Para la Organización Internacional del Trabajo (OIT), “el trabajo decente sintetiza las aspiraciones de las personas durante su vida laboral.
Significa la oportunidad de acceder a un empleo productivo que genere un ingreso justo, la seguridad en el lugar de trabajo y la protección social para todos, mejores perspectivas de desarrollo personal e integración social, libertad para que los individuos expresen sus opiniones, se organicen y participen en las decisiones que afectan sus vidas, y la igualdad de oportunidades y trato para todos, mujeres y hombres”.
El impacto del empleo decente en la desigualdad lo expresa con mucha claridad el académico David T. Ellwood, en la obra Combatiendo la desigualdad, coordinada por Olivier Blanchard y Dani Rodrik, quien sostiene que para enfrentar de forma real y sostenible la desigualdad, se debe dejar de tolerar los empleos de mala calidad.
Más allá del crecimiento económico o la educación, transformar el panorama laboral debe ser una prioridad política y social.
Por tal razón, Ellwood sostiene que millones de trabajadores, especialmente en economías desarrolladas como la de los Estados Unidos, se encuentran atrapados en trabajos mal pagados, inestables y sin beneficios.
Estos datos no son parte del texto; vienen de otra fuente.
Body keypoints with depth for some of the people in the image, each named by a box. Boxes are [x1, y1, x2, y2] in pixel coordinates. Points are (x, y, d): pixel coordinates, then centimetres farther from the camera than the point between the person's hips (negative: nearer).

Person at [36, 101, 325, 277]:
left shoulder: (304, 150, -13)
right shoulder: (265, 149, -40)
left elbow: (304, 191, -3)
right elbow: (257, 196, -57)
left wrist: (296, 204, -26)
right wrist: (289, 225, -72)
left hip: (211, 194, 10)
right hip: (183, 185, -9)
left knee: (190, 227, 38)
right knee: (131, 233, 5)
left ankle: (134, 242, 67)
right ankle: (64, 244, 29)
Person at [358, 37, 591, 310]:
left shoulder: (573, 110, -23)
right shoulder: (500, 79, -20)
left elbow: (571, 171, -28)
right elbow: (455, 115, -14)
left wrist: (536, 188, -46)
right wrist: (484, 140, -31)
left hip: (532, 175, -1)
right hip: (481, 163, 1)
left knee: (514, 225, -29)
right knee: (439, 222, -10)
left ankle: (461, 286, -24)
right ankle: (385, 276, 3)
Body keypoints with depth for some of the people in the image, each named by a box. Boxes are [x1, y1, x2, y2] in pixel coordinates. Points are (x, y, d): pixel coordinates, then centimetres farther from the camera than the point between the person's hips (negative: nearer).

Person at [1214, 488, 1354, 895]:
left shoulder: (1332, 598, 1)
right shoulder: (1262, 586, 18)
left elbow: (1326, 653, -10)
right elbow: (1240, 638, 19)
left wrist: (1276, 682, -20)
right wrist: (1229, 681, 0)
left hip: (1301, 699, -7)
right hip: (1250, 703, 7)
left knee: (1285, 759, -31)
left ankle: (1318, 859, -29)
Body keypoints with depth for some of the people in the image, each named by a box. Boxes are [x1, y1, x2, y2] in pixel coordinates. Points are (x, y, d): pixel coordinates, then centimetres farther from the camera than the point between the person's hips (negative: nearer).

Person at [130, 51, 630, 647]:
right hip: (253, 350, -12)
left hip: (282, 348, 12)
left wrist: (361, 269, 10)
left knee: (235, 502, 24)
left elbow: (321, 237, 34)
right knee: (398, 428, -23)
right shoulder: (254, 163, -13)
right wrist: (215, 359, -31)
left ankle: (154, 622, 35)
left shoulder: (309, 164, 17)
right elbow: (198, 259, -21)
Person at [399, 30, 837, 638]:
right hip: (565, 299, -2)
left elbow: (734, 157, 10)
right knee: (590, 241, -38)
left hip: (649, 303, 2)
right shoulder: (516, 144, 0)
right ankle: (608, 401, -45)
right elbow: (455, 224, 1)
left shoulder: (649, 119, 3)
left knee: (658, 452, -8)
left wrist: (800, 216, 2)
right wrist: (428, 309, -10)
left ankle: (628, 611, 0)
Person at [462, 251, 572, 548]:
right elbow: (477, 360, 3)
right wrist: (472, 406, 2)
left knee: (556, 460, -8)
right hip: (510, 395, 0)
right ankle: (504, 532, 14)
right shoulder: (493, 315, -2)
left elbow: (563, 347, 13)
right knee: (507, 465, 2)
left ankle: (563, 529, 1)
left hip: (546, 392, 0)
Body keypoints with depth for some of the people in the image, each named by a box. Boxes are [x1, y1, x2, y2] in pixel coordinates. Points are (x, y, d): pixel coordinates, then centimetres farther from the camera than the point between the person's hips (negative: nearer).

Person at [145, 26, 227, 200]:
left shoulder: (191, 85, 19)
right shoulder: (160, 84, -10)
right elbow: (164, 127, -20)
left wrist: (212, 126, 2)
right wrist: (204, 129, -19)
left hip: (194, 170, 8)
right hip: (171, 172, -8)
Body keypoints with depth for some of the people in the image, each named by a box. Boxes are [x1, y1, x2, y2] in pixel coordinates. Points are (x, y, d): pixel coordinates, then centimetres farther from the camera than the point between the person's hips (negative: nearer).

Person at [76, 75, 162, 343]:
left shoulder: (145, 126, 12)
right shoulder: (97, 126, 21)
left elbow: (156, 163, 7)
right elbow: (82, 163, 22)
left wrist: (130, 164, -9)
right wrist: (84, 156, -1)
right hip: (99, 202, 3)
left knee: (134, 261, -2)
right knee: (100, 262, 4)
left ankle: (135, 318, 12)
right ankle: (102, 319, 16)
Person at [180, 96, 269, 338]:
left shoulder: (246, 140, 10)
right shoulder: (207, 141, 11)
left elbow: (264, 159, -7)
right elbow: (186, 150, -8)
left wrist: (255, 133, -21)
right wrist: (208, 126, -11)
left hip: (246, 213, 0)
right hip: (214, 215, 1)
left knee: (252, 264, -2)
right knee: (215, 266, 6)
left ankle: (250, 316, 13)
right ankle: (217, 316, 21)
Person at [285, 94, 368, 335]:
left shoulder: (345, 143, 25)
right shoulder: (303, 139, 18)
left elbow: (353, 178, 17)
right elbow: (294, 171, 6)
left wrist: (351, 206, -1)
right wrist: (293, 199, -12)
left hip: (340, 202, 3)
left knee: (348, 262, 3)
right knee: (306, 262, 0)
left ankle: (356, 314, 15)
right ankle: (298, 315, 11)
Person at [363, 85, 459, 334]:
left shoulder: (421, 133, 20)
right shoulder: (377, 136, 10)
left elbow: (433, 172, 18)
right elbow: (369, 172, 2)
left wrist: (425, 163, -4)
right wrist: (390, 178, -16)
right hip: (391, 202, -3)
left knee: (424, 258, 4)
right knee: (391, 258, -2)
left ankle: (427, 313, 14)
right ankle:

Son empleos que no permiten construir una vida digna, mucho menos ofrecer seguridad a largo plazo. Paradójicamente, estos puestos son fundamentales para el funcionamiento de la sociedad. Entre estos trabajadores se encuentran los del cuidado, limpieza, servicios de comida o repartidores, entre otros, sin los cuales gran parte de la vida cotidiana colapsaría.
La pandemia de COVID-19 desnudó con gran claridad esta contradicción. Muestra de esto es que mientras algunos podían trabajar desde sus casas, otros arriesgaban su salud en empleos mal remunerados que apenas les daban para sobrevivir.
Se trato de una experiencia colectiva que hizo imposible seguir ignorando la brecha entre el valor real del trabajo y su retribución económica. Ellwood propone que el punto de partida no debe ser únicamente la creación de más empleos, sino de mejores empleos.
Continuando con Ellwood, se debe destacar el criterio de que para transformar el mercado laboral se requiere voluntad política y un cambio de paradigma.
Según él, se necesita una combinación de medidas como establecer salarios mínimos más altos, garantizar acceso a beneficios como salud y licencias pagadas, fomentar la sindicalización y responsabilizar a las empresas por las condiciones que ofrecen a sus empleados. También propone subsidios e incentivos fiscales para las compañías que mejoren la calidad de sus puestos.
Debe quedar claro que esta visión sobre el empleo decente no significa una simple redistribución de riqueza, sino una revalorización del trabajo. Un empleo de calidad no solo ofrece ingresos suficientes, sino también respeto, estabilidad, crecimiento y sentido de propósito.
Cuando las personas tienen trabajos dignos, la desigualdad disminuye, la cohesión social mejora y la economía se fortalece desde abajo.
Al mismo tiempo, se advierte que transformar empleos de baja calidad en empleos decentes no es una tarea sencilla, pero los beneficios son evidentes: mayor movilidad social, reducción de la pobreza y una democracia más sólida y equitativa.
Finalmente, es de vital importancia y urgencia transformar los empleos de mala calidad en empleos decentes.
Los grandes aumentos de salarios mínimos que impulsó el presidente, Luis Abinader, contribuyen con la transformación del empleo y con una sociedad más equitativa y sostenible.